A Graveyard Smash

Randall Stephens

Forget the Pixie Sticks and Apples. (Like handing out grenades after the candy scares of yesteryear.) Make sure to have plenty of sealed candy bars, gum, blow pops, and the like. Tonight, hungry super-excited kids, with moms and dads in tow, will roam the streets outfitted as dogs, clowns, vampires, Richard Simmonses, zombies, and Abraham Lincoln zombies.

For a little on the history of the celebration. I quote here from a great read, Nicholas Rogers's, Halloween: From Pagan Ritual to Party Night (Oxford, 2002.):

"'Samhain and the Celtic Origins of Halloween': Halloween is commonly thought to have pagan origins, even though its etymology is Christian. Halloween is, quite literally, the popular derivative of All Hallow Even, or the eve of All Saints' Day (1 November). Taken together with All Souls' Day, which falls on 2 November, it is a time assigned in the Christian calendar for honoring the saints and the newly departed. . . .

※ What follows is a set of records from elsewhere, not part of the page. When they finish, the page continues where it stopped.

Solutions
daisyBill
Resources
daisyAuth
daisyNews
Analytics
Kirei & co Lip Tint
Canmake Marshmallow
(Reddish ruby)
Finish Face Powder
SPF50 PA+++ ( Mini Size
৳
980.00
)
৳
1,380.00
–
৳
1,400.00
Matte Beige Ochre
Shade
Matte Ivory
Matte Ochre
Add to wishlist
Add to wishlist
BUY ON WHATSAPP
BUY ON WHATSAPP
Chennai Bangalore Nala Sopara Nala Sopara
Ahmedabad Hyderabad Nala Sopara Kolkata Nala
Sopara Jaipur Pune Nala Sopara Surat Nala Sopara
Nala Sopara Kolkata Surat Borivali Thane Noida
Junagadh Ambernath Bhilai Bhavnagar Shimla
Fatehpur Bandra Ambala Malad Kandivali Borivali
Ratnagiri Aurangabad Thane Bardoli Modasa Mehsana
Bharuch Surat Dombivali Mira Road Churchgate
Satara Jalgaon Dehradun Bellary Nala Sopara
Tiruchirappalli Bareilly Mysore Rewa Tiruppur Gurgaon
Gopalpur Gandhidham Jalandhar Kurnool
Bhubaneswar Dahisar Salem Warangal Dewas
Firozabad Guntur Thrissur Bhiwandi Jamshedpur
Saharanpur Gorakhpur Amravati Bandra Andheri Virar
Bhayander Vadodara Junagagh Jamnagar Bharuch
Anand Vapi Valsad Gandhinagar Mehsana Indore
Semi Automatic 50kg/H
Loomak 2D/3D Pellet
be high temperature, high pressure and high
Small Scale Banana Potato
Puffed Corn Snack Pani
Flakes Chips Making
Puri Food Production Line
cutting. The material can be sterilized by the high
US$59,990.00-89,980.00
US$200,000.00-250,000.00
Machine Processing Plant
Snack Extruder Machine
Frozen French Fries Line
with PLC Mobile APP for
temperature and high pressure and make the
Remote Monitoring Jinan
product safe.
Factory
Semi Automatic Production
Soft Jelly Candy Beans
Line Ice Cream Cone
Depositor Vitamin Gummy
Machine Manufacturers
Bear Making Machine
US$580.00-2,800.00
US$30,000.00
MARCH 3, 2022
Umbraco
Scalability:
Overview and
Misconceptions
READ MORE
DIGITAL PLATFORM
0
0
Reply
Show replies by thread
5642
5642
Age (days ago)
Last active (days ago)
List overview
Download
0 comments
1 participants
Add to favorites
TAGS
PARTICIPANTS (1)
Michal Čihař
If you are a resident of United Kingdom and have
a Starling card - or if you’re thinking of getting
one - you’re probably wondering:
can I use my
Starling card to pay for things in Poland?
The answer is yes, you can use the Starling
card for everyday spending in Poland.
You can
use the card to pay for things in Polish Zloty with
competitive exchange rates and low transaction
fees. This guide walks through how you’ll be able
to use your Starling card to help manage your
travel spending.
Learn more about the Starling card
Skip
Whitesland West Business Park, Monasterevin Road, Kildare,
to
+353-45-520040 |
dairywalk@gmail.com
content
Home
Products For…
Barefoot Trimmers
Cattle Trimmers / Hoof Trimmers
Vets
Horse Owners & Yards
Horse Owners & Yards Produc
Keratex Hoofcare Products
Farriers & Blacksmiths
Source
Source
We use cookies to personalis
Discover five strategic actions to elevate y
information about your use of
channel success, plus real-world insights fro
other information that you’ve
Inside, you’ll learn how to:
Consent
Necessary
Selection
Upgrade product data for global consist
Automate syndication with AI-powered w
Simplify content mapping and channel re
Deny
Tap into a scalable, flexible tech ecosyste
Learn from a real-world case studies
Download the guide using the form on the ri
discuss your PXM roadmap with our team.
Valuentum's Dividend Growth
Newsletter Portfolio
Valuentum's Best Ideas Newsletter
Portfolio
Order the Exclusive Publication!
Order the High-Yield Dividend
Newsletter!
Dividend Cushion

In marking the onset of winter, Samhain was closely associated with darkness and the supernatural. In Celtic lore, winter was the dark time of the year when 'nature is asleep, summer has returned to the underworld, and the earth is desolate and inhospitable. In Cornwall and Brittany, November was known as the dark or black month, the first of winter; in Scotland, it was called 'an Dudlachd' or 'gloom.' Samhain was a time of divine couplings and dark omens, a time when malignant birds emerged from the caves of Crogham to prey upon mankind, led by one monstrous three-headed vulture whose foul breath withered the crops" (Rogers 11, 20).

How we got from that enchanted view of the world and all its seasonal rituals to kids dressed as Mighty Morphin Power Rangers or teens decked out as their favorite character on Jersey Shore, is a fascinating, odd, winding tale of cultural history.